Provence’s Bubble Question
Summer rosé season is nearly over, Champagne time is coming, and more Provence winemakers are thinking about bubbles and pink.
To sum up the trend: Why not make traditional Provence rosé sparkle à la Champagne?
"Bubbles are festive, and our idea is to make them with the lightness and elegance of Provence," says Alain Combard, 70-year-old patriarch of Domaine St.-André de Figuière in the rolling vine-covered hills above the Mediterranean coast of La Londe Les Maures.
More than 60 winemakers and co-ops in the heart of Provence now make limited quantities of sparkling rosé in the méthode traditionelle, as it's known outside Champagne. Under current French appellation laws, the wines are labeled humble Vin de France, with their Provence appellation nowhere in sight.
Combard, a longtime leader in Côtes de Provence rosé and producer of a pink sparkler called Atmosphére since 2008, has spent years negotiating the creation of a new designation recognizing traditionally made pink sparklers from Provence grapes. A formal request is to be filed in the coming months, and while approval would give a boost to Provence bubbles, it will likely take more years.
"France is an old lady," Combard laughs, "and things take time."
Provence has produced sparkling wine with varied methods for more than a century, but in the last 10 years the bulk of bubbles has flipped from white wine to pink. As president of Provence's Center for Research and Experimentation on Rosé Wine in 2007, Combard explored ways to perfect a Provence sparkler. The result is informally called the "méthode Provençale."
In the Champagne method, sugar and yeast are added to still wine in bottles to launch a secondary, bubble-creating fermentation. The Provence method—developed by a Champenois enologist here—uses grape juice (frozen at harvesttime) instead of sugar in order to keep already-ripe Provence alcohol levels in check and thereby preserve wine finesse. This method is now used by Combard and other producers who contract the bubbly part of winemaking to a Champagne-based company that makes most of the region's traditional bubbles in a Provence warehouse.
Combard, who technically retired in spring to leave the running of the estate to three of his children (but still shows up daily), knows about creating successful quality wines.
A Provence native, Combard as a young man ran a dairy farm the family owned in Chablis. His life changed in 1970 when he partnered with Chablis winemaker Michel Laroche and helped build Domaine Laroche into a major producer over 21 years. In 1991, when the two parted ways, Combard searched the south for his own estate and found St.-André de Figuière, which he has built into a leading producer known for meticulous organic vineyard management and precise winemaking.
"Twenty years ago, rosé wasn't considered wine," Combard says. "My friends from Chablis thought I was crazy."
The domaine today produces more than 83,000 cases of still wine, sourced from estate and contract vineyards, topped by the flagship "Confidentielle" line.
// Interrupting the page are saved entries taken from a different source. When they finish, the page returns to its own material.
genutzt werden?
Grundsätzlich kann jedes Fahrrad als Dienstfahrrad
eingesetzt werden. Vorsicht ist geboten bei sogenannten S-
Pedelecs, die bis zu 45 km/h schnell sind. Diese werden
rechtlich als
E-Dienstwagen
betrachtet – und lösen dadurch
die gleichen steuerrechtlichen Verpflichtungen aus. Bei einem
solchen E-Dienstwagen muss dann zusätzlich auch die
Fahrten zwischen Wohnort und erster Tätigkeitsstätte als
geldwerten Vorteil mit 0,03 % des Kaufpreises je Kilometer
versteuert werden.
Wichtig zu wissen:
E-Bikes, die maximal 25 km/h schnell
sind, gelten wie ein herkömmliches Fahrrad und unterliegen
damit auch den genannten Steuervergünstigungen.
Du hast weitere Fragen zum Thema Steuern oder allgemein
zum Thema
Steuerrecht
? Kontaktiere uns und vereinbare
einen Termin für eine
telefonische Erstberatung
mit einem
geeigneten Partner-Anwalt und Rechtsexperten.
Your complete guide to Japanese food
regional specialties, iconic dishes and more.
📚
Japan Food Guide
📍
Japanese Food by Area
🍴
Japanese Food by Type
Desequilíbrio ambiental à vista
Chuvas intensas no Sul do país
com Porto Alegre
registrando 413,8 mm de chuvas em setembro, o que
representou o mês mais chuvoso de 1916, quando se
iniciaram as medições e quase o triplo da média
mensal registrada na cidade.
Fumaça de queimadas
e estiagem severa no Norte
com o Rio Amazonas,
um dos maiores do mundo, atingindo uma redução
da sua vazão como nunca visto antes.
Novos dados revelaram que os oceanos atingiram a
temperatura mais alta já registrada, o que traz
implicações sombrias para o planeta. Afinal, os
The 2013 Côtes de Provence Rosé La Londe Confidentielle—90 points—retails for $41.
The domaine's vintage sparkler, Atmosphère (not rated, about $26, nearly 1,700 cases), is an extra-brut made from Cinsault, Grenache and a bit of white Rolle that spends at least a year in bottle before the lees are disgorged and the wine is capped.
Tasting the 2011 and 2012 vintages with Combard, it became clear that a Provence sparkler is something more than rosé with fizz. Technically speaking, the secondary, in-bottle fermentation with juice not only adds bubbles but changes the aromatics of the wine toward darker fruit (think more strawberry and less apricot).
Though pleased with the result, Combard is not entirely satisfied. "We are still looking for a way to conserve those primary aromas of Provence," he says. "Rosé is a fragile wine."